Friday, August 3, 2007

J. Willard Hurst Prize to Nancy MacLean for Freedom is Not Enough

Nancy MacLean, Department of History, Northwestern University, is the 2007 winner of the J. Willard Hurst Prize for the best book in American Legal History, awarded by the Law and Society Association. Her book is Freedom is Not Enough: The Opening Up of the American Workplace (Harvard University Press).

Michael Grossberg, Indiana University, chaired this year's committee. Committee members were: Elizabeth Dale, University of Florida; Lawrence Friedman, Stanford University; Joanna Grossman, Hofstra University; David Konig, Washington University; and Sanford Levinson, University of Texas.

The committee called Freedom Is Not Enough "a rich and convincing tale about the centrality of workplace rights in the post World War II quest for civil rights in the United States. Taking her title from lines in a 1965 speech by Lyndon Johnson’s 1965 at Howard University, MacLean has written a fascinating narrative of grassroots struggles for workers’ rights that illuminates the links between gender, race, ethnicity, and political movements. Her stories, drawn from substantial archival research, are filled with telling examples of individual struggles by African-Americans, women, and Mexican-Americans against what she terms the ‘culture of exclusion.’ Through these stories she chronicles the efforts to implement path-breaking civil rights legislation and judicial decisions on the shop floor, construction site, and farm field as well as in the streets and the courts. At the same time, she insightfully weaves into her chronicle the conservative counterattacks that arose in response to each campaign for workplace diversity. She shows how this increasingly effective backlash combined with ineffective efforts to enforce antidiscrimination laws to limit drives for workplace equity and shift the public debate from affirmative action to reverse discrimination and quotas. MacLean places these intertwined stories in a broad political, cultural, and economic context that makes a significant contribution to our understanding of the interplay between law and society in the recent past. In doing so, Freedom Is Not Enough simultaneously illuminates and complicates our understanding of contemporary clashes over civil rights in America.”

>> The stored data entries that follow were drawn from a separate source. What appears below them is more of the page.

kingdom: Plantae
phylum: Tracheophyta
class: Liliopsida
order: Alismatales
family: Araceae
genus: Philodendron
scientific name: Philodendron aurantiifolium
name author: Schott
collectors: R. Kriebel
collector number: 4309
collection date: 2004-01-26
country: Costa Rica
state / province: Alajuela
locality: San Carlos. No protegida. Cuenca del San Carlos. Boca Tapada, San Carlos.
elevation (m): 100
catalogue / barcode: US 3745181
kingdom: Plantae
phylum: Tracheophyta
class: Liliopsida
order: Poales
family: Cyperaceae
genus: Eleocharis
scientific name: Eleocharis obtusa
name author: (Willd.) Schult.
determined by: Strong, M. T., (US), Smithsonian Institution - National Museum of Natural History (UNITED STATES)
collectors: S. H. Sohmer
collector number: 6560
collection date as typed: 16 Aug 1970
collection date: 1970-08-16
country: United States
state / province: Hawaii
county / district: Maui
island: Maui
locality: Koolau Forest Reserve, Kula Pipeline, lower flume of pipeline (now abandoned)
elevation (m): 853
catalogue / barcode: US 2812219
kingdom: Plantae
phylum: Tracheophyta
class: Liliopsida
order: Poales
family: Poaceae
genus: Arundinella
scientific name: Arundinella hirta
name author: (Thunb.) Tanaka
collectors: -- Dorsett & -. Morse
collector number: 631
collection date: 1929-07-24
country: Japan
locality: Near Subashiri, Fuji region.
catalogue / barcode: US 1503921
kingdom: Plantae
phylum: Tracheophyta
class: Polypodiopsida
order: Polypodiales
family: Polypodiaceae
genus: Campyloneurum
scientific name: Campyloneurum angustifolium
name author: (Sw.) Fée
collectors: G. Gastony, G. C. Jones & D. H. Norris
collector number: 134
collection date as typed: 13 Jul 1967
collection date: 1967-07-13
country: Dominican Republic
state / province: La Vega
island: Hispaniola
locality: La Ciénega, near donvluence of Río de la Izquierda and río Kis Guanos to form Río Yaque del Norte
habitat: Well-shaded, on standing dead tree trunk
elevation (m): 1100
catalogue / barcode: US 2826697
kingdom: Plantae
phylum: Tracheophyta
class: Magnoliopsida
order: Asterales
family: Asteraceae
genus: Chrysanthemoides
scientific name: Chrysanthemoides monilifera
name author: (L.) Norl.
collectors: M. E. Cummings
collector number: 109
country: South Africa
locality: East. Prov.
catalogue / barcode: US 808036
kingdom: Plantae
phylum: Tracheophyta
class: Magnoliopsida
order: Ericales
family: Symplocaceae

The Hurst Prize Committee also recognized Université Laval historian Donald Fyson for his book Magistrates, Police, and People, Everyday Criminal Justice in Quebec and Lower Canada, 1764-1837 (University of Toronto Press), with an Honorable Mention. The citation reads: “Magistrates, Police, and People is a deeply researched and theoretically ambitious local study of criminal justice under shifting colonial regimes. Championing a revisionist social history, Fyson argues persuasively that everyday legal experiences are critical to understanding the nature of the legal process in any particular place and time. Through telling examples and compelling analyses, he demonstrates how local history can illuminate a broad legal landscape.”